Ai membri del Concilio ecumenico protestante tenutosi il 1845 in Berlino, fu diretta questa circolare:

«Voi foste convocati per renderci l'unità delle dottrine, del culto e della costituzione ecclesiastica. A spiegarci con serena schiettezza, noi non crediamo verun di voi così profondamente sepolto nei secoli andati, che non vegga addirittura esser oggimai di pochissima importanza il secondo punto, considerato come principalissimo all'epoca dell'unione. In materia di unità di culto e liturgia, il cattolicismo produsse quanto v'ha di più grande e più perfetto: alla Chiesa nostra manca ciò che dà al culto il più bello e il più incantevole, l'antichità immemorabile e il carattere tradizionale, doti del solo cattolicismo. Ricevete pur dunque proposizioni e progetti; ma non isprecate un tempo prezioso nell'esaminare codesti mezzi con cui le immaginazioni poetiche vagheggiano un culto protestante omogeneo, e il figurarsi migliaja di templi protestanti, mentre assistono alla liturgia, echeggianti d'una stessa prece e di un canto stesso.

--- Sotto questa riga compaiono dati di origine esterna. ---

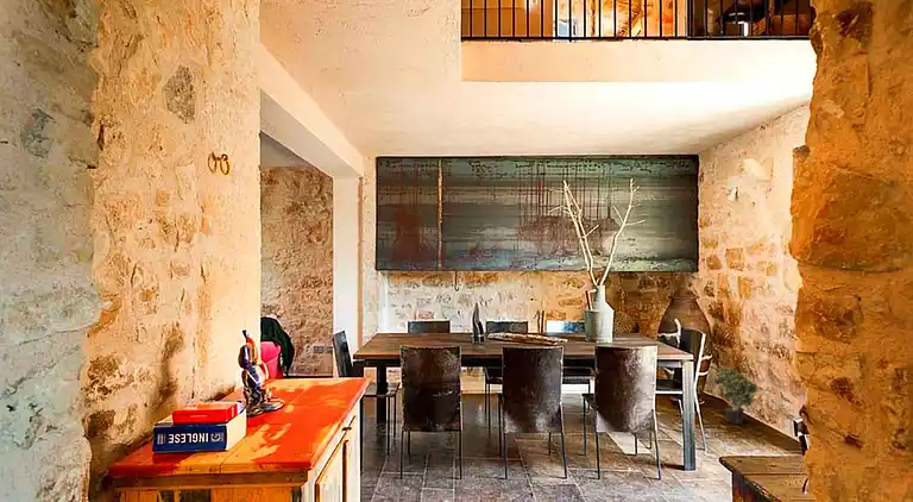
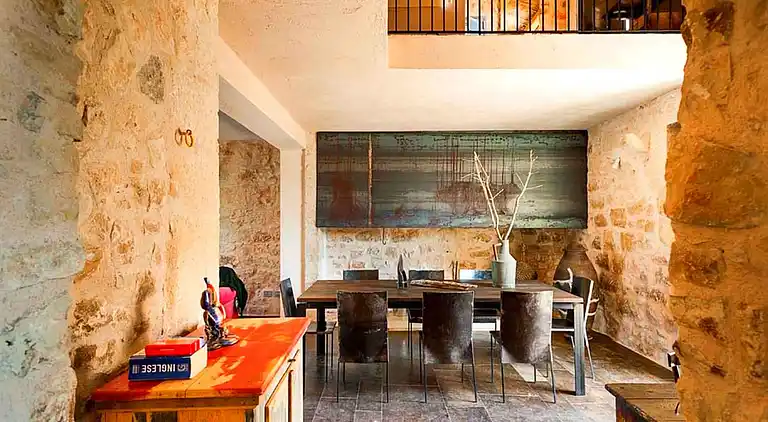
- potted plant [710,365,761,425]
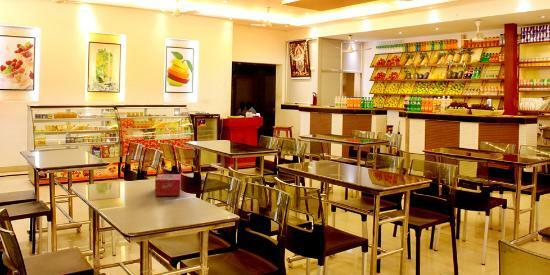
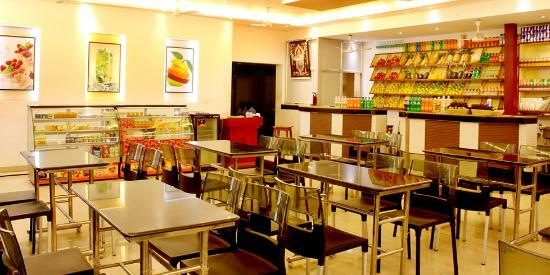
- tissue box [154,173,182,197]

«In quanto alla confessione del domma, senza accordar piena libertà non può l'unità di confessione produrre altro che tirannia e servaggio, o scismi e sètte: sicchè ogni Comune confesserà ciò che gli talenta, il pastore predicherà ciò che a lui piace, e non s'addosserà altro dovere che di attestare, nel prender possesso dell'impiego, d'essere cristiano, e voler servire alla Chiesa. Nulla più può da lui esigere la Chiesa. Deve dunque il pastore in ogni occasione pronunciare la fede sua personale, ma esprimendola in termini biblici, per evitare scandalo. Così i fedeli, come sempre dee accadere, compiranno a modo loro e secondo la personale lor fede, ciò che egli lor dice: ma pure dovranno riguardar la parola di lui come parola di Dio. Che se voi riduceste la formola della fede alle idee di coloro che credono di più, è facile prevedere nascerebbero nuove sètte.

Vi si objetterà forse che in tal guisa voi distruggete la Chiesa e spezzate il vincolo dell'unità. A ciò gli uomini di libertà risponderanno che da lungo tempo la Chiesa venne meno, nè ha più valore alcuno. Già da due generazioni, anzi da tre secoli, l'arbitrario irruppe nella Chiesa, e governolla. La Chiesa secondo l'idea sua primitiva, appartiene al cattolicismo, e tutto ciò che nel sistema protestante tende a ritornarvi, non solo rinnega il protestantesimo, ma non giungerà mai ad esser altro che un pallido riverbero dell'unità, che è visibil gloria del cattolicismo. Noi vogliamo solo la Chiesa cristiana e niente più; non vogliamo unità di fede circoscritta ad una misura qualunque; giacchè nel cristianesimo la sola cosa essenziale è di essere cristiano. Cercherete di più? volete una confessione che includa anche solo il minimo dei dommi? Ecco tosto per l'unità divien necessario un potere papale, sia di un uomo o di una scrittura; anzi, se l'intento vi riuscisse occorrerebbero tribunali di fede ecc.».

Non so se più bella apologia potesse scriversi dell'autorità e dell'organamento cattolico.

[566.] Carte segrete della polizia austriaca, vol III, pag. 17.